The PFS in the present study was slightly shorter than in previous reports, possibly due to differences in the study design, patient backgrounds, and details of treatment. In contrast, there was no significant difference in the PFS between the Cet group and the CetI group in the present study (HR = 0.69, 95% CI 0.30–1.59, p = 0.380). Similar results were observed in a recent phase II study; Segelov et al. [16] assessed cetuximab monotherapy and cetuximab plus irinotecan in patients with molecularly selected (G13D mutation) chemotherapy-refractory mCRC in a randomized phase II trial (ICECREAM study). They found that PFS in patients with KRAS G13D-mutated mCRC did not significantly differ between those treated with cetuximab monotherapy and those treated with combined cetuximab and irinotecan. Moreover, when comparing the present study results and ICECREAM trial results, the 6-month PFS of cetuximab monotherapy was similar although the number of patients was small. In the present study, we estimated synergy effects between cetuximab and irinotecan or response to irinotecan rechallenge despite prior progression on that drug in this setting. However, these effects were not observed in the present study. However, De Roock et al. reported conflicting findings that the median PFS was 1.8 (95% CI 1.7–11.0) months in the cetuximab monotherapy group (n = 10) versus 4.1 (95% CI 2.8–6.9) months in the cetuximab plus chemotherapy group (n = 22). These results might suggest a synergetic effect of cytotoxic agents and targeted agents or persistent chemotherapy sensitivity [16]. Future studies should focus on this issue.

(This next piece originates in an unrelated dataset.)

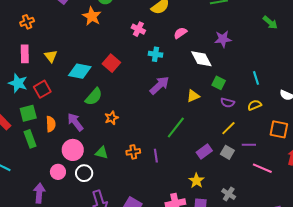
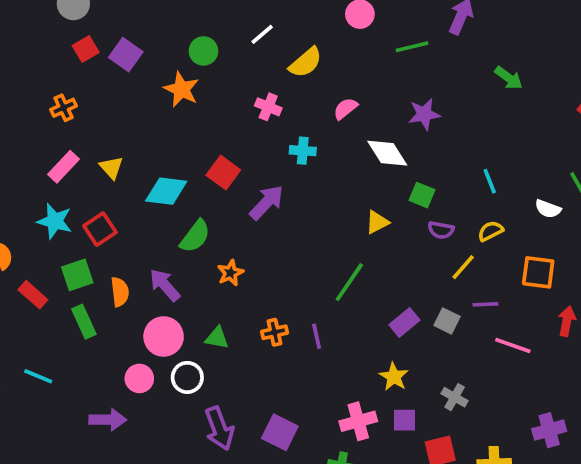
pink rectangle: (25, 54) -> (63, 167), turned 48
purple arrow: (159, 85) -> (267, 202), moved
yellow line: (228, 128) -> (463, 267), moved
purple arrow: (39, 193) -> (108, 420), turned 90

The crude median OS was 8.0 months (95% CI 1.9–14.1) in the Cet group and 7.6 months (95% CI 3.9–11.5) in the CetI group, which was not statically different (HR = 0.87, 95% CI 0.39–1.95, p = 0.741). A similar HR was observed in the ICECREAM study (HR = 0.95 [95% CI 0.53–1.68]). Furthermore, the disease control rate (DCR) was 60% in the Cet group and 47.4% in the CetI group. The ICECREAM study showed that the response and stable disease rates were 0 and 58% for cetuximab monotherapy and 9 and 70% for cetuximab + irinotecan combination treatment, respectively [16].

Although 35% of patients experienced grade 3/4 AE in our study and hematological toxicities were slightly higher with combination therapy, the incidence of the worse toxicities in the combination was within the previously reported ranges. The cetuximab-based treatment was generally well tolerated, and there was no evidence suggesting that cetuximab-based treatment increased the frequency or severity of characteristic toxicities. The rate of grade 3/4 AE was 44–59% in the ICECREAM study [16].

One important limitation of the present study is the lack of pertaining to comparison with outcomes of previous standard regimen. The standard second-line treatment was cytotoxic chemotherapy, such as FORFOX or FORFIRI, with/without bevacizumab typically used for refractory mCRC patients with mutations of KRAS in codon 13 mutation. Moreover, the standard third-line treatment was cytotoxic chemotherapy for refractory mCRC patients with mutations of KRAS in codon 13 mutation. However, the patient’s background and treatment were quite different between the present study and the previous studies. Therefore, it is difficult to draw the definitive conclusions from the present study.

In conclusion, cetuximab-based treatment seemed to benefit patients with chemotherapy-resistant, refractory mCRC with KRAS G13D mutation. In addition, the present study showed that the cetuximab-based treatment was well tolerated and had a manageable safety profile for chemo-refractory mCRC with KRAS G13D mutation. Our results might support the administration of cetuximab-based treatment for mCRC with KRAS mutation in codon G13D despite their mutation, providing treatment flexibility in this setting.